Dêrsim Belediye Eşbaşkanı Birsen Orhan, kayyım atanmasının üzerinden geçen bir yılda kayyımın hizmet adına bir şey yapmadığını, sorunları derinleştirdiğini aktardı
Dêrsim’e 22 Kasım 2024’te atanan kayyım 1 yılını geride bıraktı. İrade gaspının sonucu atanan kayyım kenttin gerçek sorunlarına çözüm bulmazken, DEM Parti’nin kısa sürede gerçekleştirdiği çalışmaları da bir bir durdurdu. Kayyım politikalarının öncelikli hedeflerinden biri olan kadın kazanımlarına yönelik saldırı ve ortadan kaldırma girişimleri Dêrsim’de de hayat buldu. Dêrsim kayyımının son bir yılda yaptığı çalışmalar ev ve esnaf ziyaretlerini geçmezken, halkın talepleri ve çözüm odaklı çalışmalar durduruldu.
Bu kapsamda Dêrsim kayyımı da göreve gelir gelmez kadın kazanımları, halkın anadili ve inancına yönelik yürütülen çalışmaları hedef aldı. Dersim’in yüzde 85’i anadili Kürtçe’nin Kırmançki lehçesinde ders verilen kurslar, kültürel çalışmaları olan kadın korosunu kapattı. Alevi inancında önemli bir yeri olan ve neredeyse her evde bulunan bağlama kursunu kapattı. İhtiyaç sahibi yurttaşlar için kentte oluşturulan giysi bankasının çalışmalarını durdurdu. Yine işsizliğin yoğun olduğu kentte 15’e yakın işçiyi zorunlu emekliye zorlarken, 42 işçiyi işten çıkardı. Taşınmazları SGK’ya devretti. Kadın Yaşam Merkezi’nin çalışmalarını pasifleştirdi. İşçilere yönelikte birçok hak gaspına neden oldu. Son olarak ise kadınların regl iznini iptal etti.
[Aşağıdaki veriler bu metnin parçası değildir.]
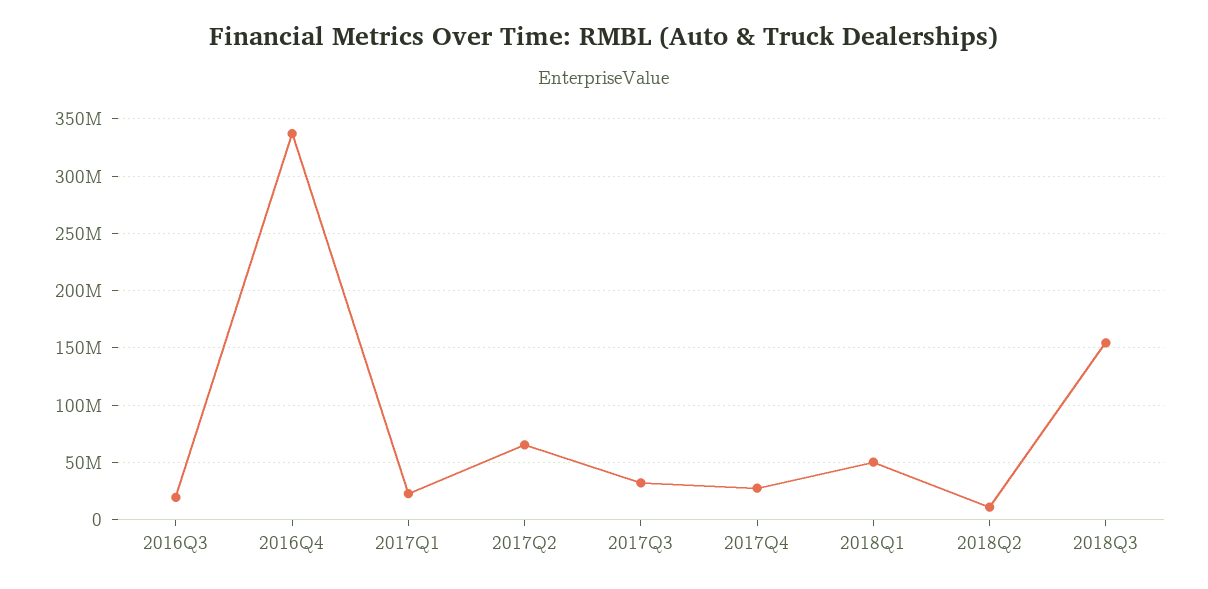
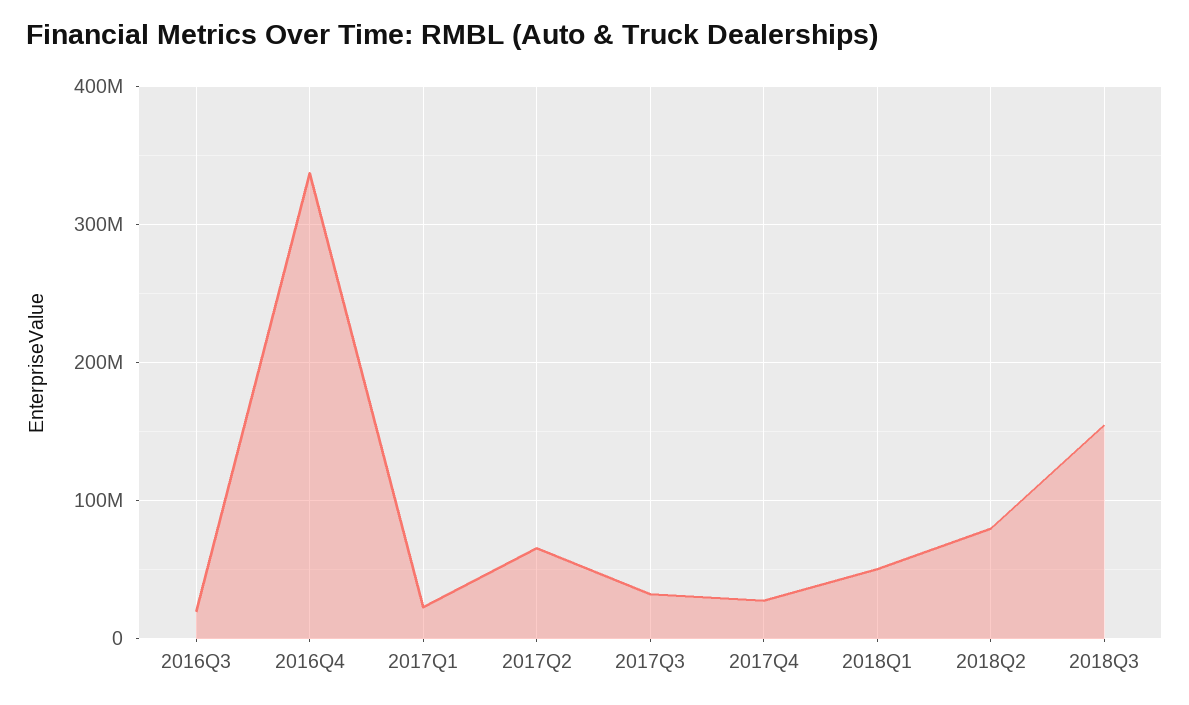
  {
    "2016Q3": 20000000,
    "2016Q4": 340000000,
    "2017Q1": 20000000,
    "2017Q2": 70000000,
    "2017Q3": 30000000,
    "2017Q4": 30000000,
    "2018Q1": 50000000,
-   "2018Q2": 10000000,
+   "2018Q2": 80000000,
    "2018Q3": 150000000
  }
Tüm bunlar her hangi bir gerekçe sunulmadan ortadan kaldırıldı.
Yerine kayyım atanan Dêrsim Belediye Eşbaşkanı Birsen Orhan ile kayyımın son 1 yılı ve kentin durumuna dair konuştu.
‘Kayyım dil kursunu kapattı’
Kayyımın uygulamalarıyla halkın kültürüne ve yaşamına doğrudan müdahale ettiğini söyleyen Birsen Orhan, “Kayyım belediyeye gelir gelmez bu toplumun en temel ihtiyacı olan ana dil kursumuzu kapattı. Yine kadın koromuzu kapattı. Koromuz kültürel anlamda, kadın çalışmaları açısından önem arz eden bir yerdeydi. Aslında bu durum kayyımın kültürümüze ne kadar düşman bir yaklaşım sergilediğini de gösteriyor” ifadelerini kullandı.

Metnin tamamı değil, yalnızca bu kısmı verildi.